When an error condition exists, the status of the warehouse is changed to a red circle, indicating that there is a problem requiring your attention:
Screen shot of error status indicator.

If you ‘hover’ over the indicator, a little more information is supplied:
Screen shot showing hover summary of error status.

When you click on the indicator, a window appears giving you more details about exactly what the problem is. In this example, the host details entered for the DB2 connection were not valid:
Screen shot showing hover summary of error status.

Warnings and Errors

Changes in the Cloudant database are replicated across into the warehouse database. It is possible that a change might not fit into the warehouse or its schema. Problems of this kind are detected and logged in the OVERFLOW table of the warehouse database.

For example, if the warehouse schema has a Movie_earnings_rank field of type VARCHAR, and can hold up to 32 characters, but a change in the Cloudant database requires storage of 40 characters, then the field ‘overflows’. This would produce a ‘warning’ condtion, which is indicated in the status icon of the warehouse dashboard:
Screen shot showing warning message in status icon.

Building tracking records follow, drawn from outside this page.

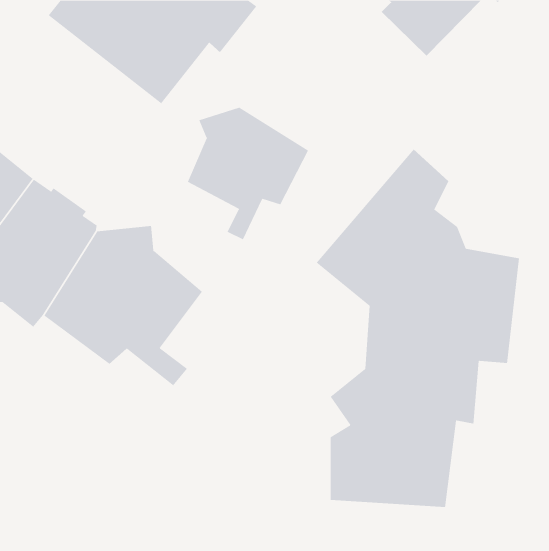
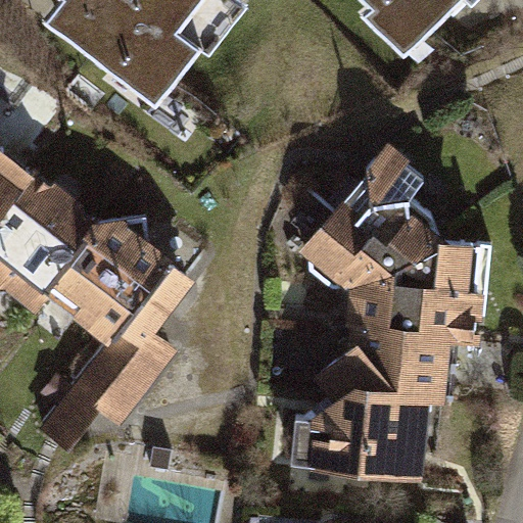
building: [187,107,309,240] -> none
building: none -> [40,332,163,447]

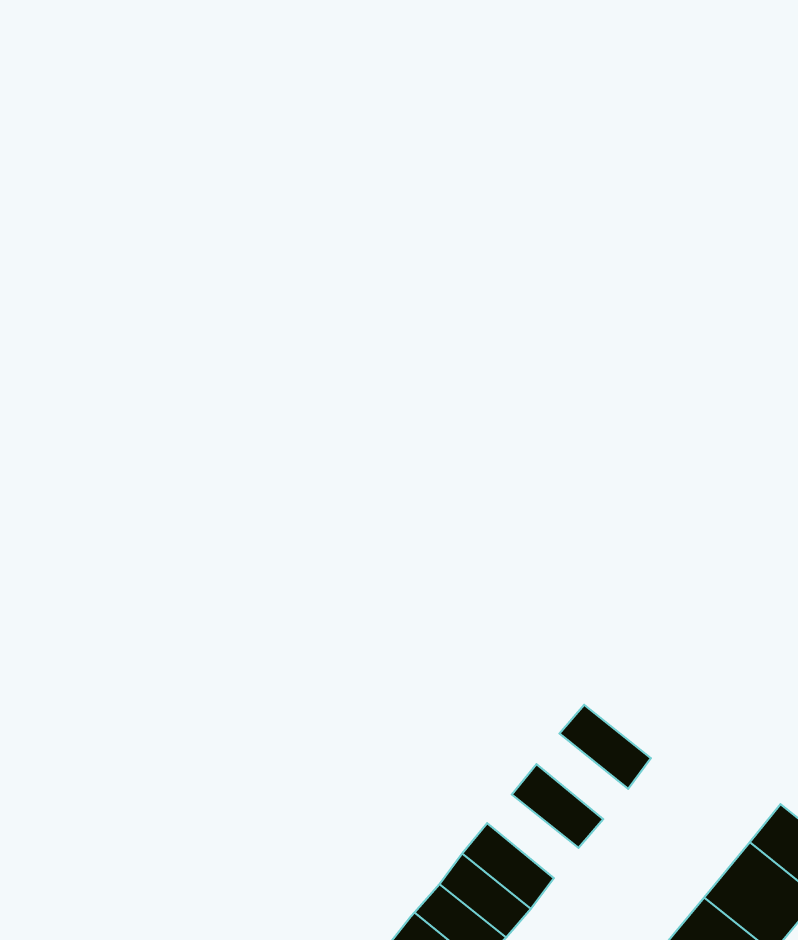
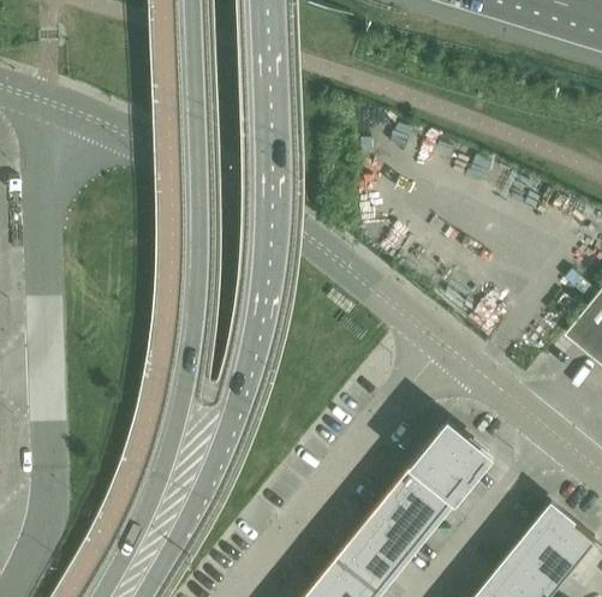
building: none -> [429,423,490,479]
building: none -> [399,464,457,518]
building: none -> [368,502,425,555]

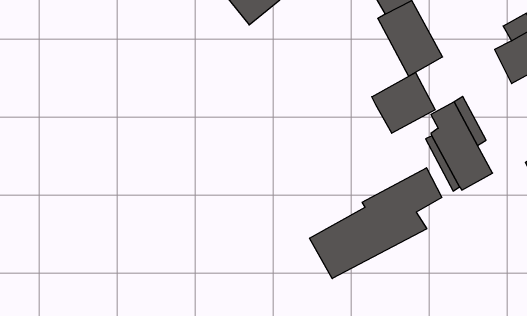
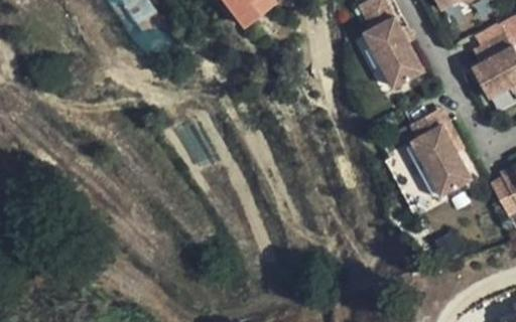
building: [372,73,435,133] -> none
building: [310,168,442,279] -> none

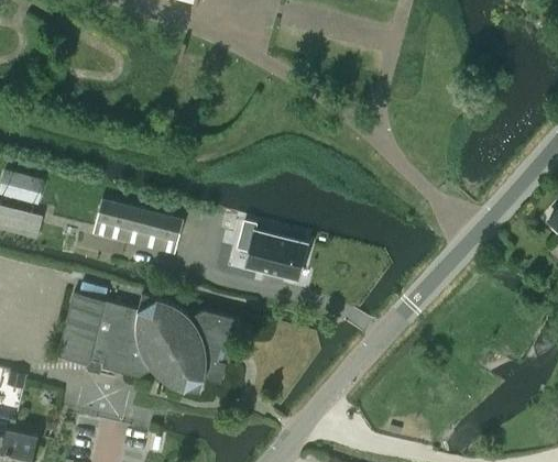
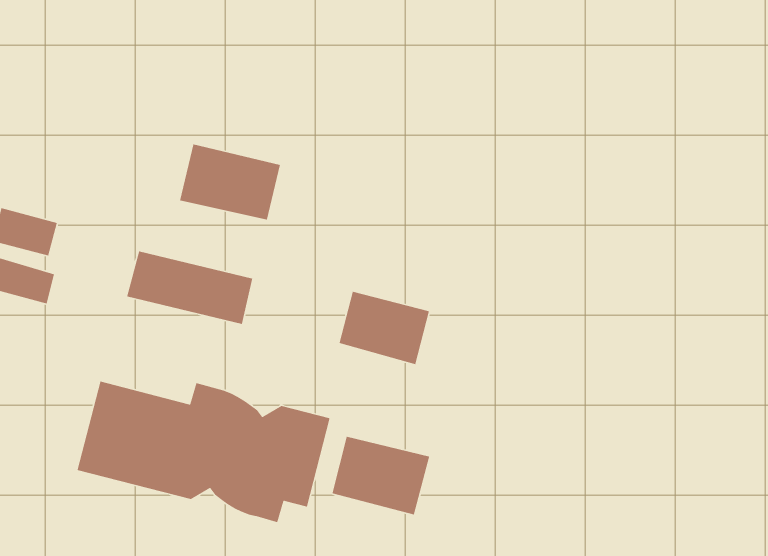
building: none -> [179,143,281,220]
building: none -> [331,436,430,515]

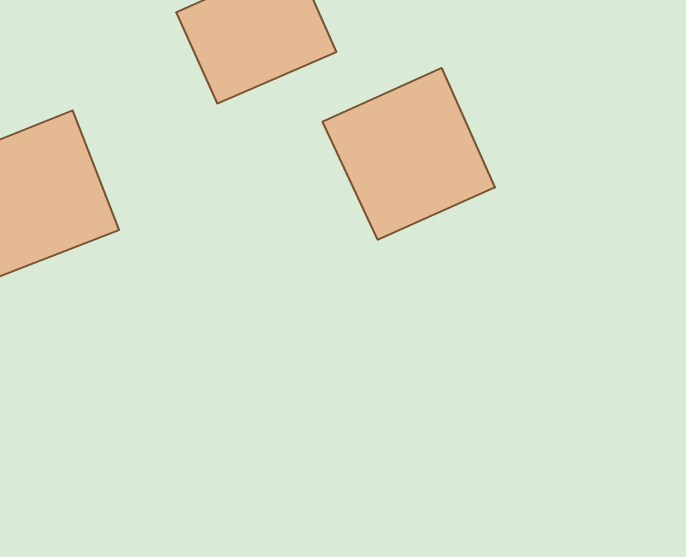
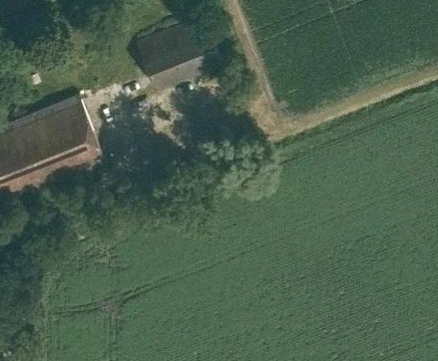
building: [323,68,495,240] -> none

Looking in the indicated overflow table in the warehouse database, you see more details about the warning:
Screen shot showing warning message detail in the Overflow table of the warehouse database.
In this example, the warning makes it clear that a truncation has occurred, affecting the Movie_earnings_rank field of the Cloudant document having an _ID of 70f6284d2a395396dbb3a60b4cf1cac2.

There are two possible solution options:

The option you choose depends on whether the extra content in the field is intentional or not. If you do require the extra content for your application, then it is necessary to update the warehouse schema to remove the warning condition.

A more significant problem is if an entirely new field is introduced into a document in the Cloudant database, but the field does not have a counterpart in the warehouse database schema. This causes an ‘error’ condition.

For example, a document in the Cloudant database might ‘gain’ an extra field called my key that does not exist within the warehouse database schema:
Screen shot showing additional 'my key' field in a document.

The result is an error condition, which is indicated in the status icon of the warehouse dashboard:
Screen shot showing error message in status icon.

Looking in the indicated overflow table in the warehouse database, you see more details about the error:
Screen shot showing error message detail in the Overflow table of the warehouse database.
In this example, the error makes it clear that a field has been encountered that was not present when the warehouse database schema was created. The field itself was detected in the Cloudant document having an _ID of 70f6284d2a395396dbb3a60b4cf1cac2.

There are two possible solution options:

The option you choose depends on whether the extra field is intentional or not. If you do require the extra field for your application, then it is necessary to update the warehouse schema to remove the error condition.